The research introduces an architecture designed for inverting LLM probabilities:

  1. Unrolling Probabilities:
    • The method involves transforming the probability vector into a sequence of pseudo-embeddings, making it suitable for processing by an encoder-decoder architecture. This is critical given the inefficiency associated with directly projecting a high-dimensional softmax vector.
  2. API-Based Logit Extraction:
    • Given the constraints of many LMaaS that do not expose full logit distributions, the authors develop a binary search-based algorithm to extract next-token probabilities using only the rank-order information of logits, enhancing practical applicability.

Experimental Validation

The proposed model's efficacy is validated across several datasets, both in-distribution (Instructions-2M) and out-of-distribution (Alpaca Code Generation, Anthropic HH). Key findings include:

  • The inversion model achieves impressive performance on the Instructions-2M dataset, significantly outperforming few-shot GPT-4 baselines and human-crafted jailbreak strings.
  • The model generalizes reasonably well to out-of-distribution data, though with a noted performance dip relative to in-distribution data.
  • The research also highlights the model's ability to scale across different model sizes, maintaining reasonable inversion efficacy when extending from 7B to 13B and 70B parameter versions of Llama-2.
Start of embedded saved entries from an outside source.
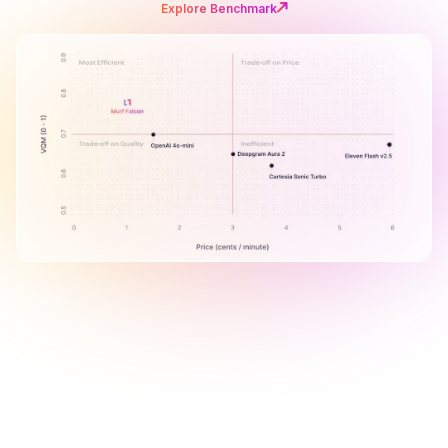
Explore Benchmark
B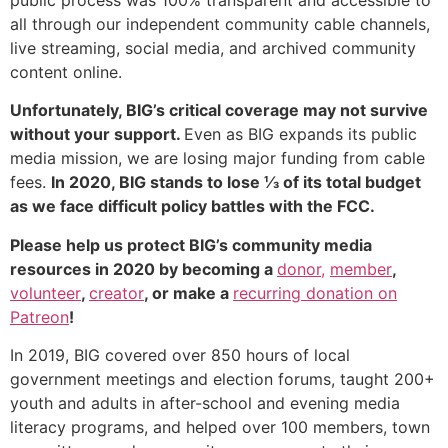
all through our independent community cable channels,
live streaming, social media, and archived community
content online.
Unfortunately, BIG’s critical coverage may not survive
without your support.
Even as BIG expands its public
media mission, we are losing major funding from cable
fees.
In 2020, BIG stands to lose ⅓ of its total budget
as we face difficult policy battles with the FCC.
Please help us protect BIG’s community media
resources in 2020 by becoming a
donor,
member
,
volunteer
,
creator
, or make a
recurring donation on
Patreon
!
In 2019, BIG covered over 850 hours of local
government meetings and election forums, taught 200+
youth and adults in after-school and evening media
literacy programs, and helped over 100 members, town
Implications and Future Work

The implications of this work are multi-faceted:

  • Security Concerns:
    • The findings underscore potential privacy risks associated with LMaaS, suggesting that even limited access to model outputs can leak substantial information about input prompts.
    • Defenses against such inversion attacks could include sampling-based mechanisms, although the trade-off between fidelity and prompt security needs careful consideration.
  • Scalability of Inversion Models:
    • Results suggest that inversion performance scales positively with model size, motivating further research into larger and more complex inverter architectures.
  • Iterative Refinement:
    • The paper briefly explores iterative refinement techniques but notes limited success; further research could probe more deeply into this area to develop more robust inversion methods.

In conclusion, the work by Morris et al. provides a detailed exploration of the theoretical and practical facets of LLM inversion, offering a robust methodology and comprehensive experimental evidence. Future research should continue to expand on these findings, particularly in the realms of defense strategies and the scaling of inversion techniques to larger, more complex LLM architectures.